Stored data
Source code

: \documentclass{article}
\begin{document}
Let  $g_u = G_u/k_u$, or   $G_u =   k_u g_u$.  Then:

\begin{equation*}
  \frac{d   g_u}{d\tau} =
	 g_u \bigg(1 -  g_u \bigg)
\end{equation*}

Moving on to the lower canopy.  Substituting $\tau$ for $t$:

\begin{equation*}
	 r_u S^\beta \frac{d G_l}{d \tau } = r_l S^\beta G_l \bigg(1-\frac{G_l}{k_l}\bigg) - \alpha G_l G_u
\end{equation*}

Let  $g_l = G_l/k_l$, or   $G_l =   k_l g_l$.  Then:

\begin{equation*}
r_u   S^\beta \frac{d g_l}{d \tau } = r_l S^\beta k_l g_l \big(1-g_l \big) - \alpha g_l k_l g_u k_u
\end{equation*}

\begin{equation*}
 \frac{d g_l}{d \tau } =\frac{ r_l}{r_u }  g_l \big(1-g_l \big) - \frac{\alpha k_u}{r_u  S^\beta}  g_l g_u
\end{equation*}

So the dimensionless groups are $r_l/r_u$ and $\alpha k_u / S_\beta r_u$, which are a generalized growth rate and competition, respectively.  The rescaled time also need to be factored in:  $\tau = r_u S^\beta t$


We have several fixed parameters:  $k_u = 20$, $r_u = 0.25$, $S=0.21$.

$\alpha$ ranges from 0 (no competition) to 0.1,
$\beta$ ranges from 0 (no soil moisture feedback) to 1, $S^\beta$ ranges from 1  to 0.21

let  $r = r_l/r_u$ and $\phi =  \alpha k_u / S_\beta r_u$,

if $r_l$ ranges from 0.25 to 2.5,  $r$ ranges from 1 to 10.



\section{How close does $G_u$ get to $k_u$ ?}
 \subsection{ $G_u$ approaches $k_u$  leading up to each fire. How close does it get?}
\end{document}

PROBLEM: All the records, as written, must be given again.

REPLY:
Source code

: \documentclass{article}
\begin{document}
Let  $g_u = G_u/k_u$, or   $G_u =   k_u g_u$.  Then:

\begin{equation*}
  \frac{d   g_u}{d\tau} =
	 g_u \bigg(1 -  g_u \bigg)
\end{equation*}

Moving on to the lower canopy.  Substituting $\tau$ for $t$:

\begin{equation*}
	 r_u S^\beta \frac{d G_l}{d \tau } = r_l S^\beta G_l \bigg(1-\frac{G_l}{k_l}\bigg) - \alpha G_l G_u
\end{equation*}

Let  $g_l = G_l/k_l$, or   $G_l =   k_l g_l$.  Then:

\begin{equation*}
r_u   S^\beta \frac{d g_l}{d \tau } = r_l S^\beta k_l g_l \big(1-g_l \big) - \alpha g_l k_l g_u k_u
\end{equation*}

\begin{equation*}
 \frac{d g_l}{d \tau } =\frac{ r_l}{r_u }  g_l \big(1-g_l \big) - \frac{\alpha k_u}{r_u  S^\beta}  g_l g_u
\end{equation*}

So the dimensionless groups are $r_l/r_u$ and $\alpha k_u / S_\beta r_u$, which are a generalized growth rate and competition, respectively.  The rescaled time also need to be factored in:  $\tau = r_u S^\beta t$


We have several fixed parameters:  $k_u = 20$, $r_u = 0.25$, $S=0.21$.

$\alpha$ ranges from 0 (no competition) to 0.1,
$\beta$ ranges from 0 (no soil moisture feedback) to 1, $S^\beta$ ranges from 1  to 0.21

let  $r = r_l/r_u$ and $\phi =  \alpha k_u / S_\beta r_u$,

if $r_l$ ranges from 0.25 to 2.5,  $r$ ranges from 1 to 10.



\section{How close does $G_u$ get to $k_u$ ?}
 \subsection{ $G_u$ approaches $k_u$  leading up to each fire. How close does it get?}
\end{document}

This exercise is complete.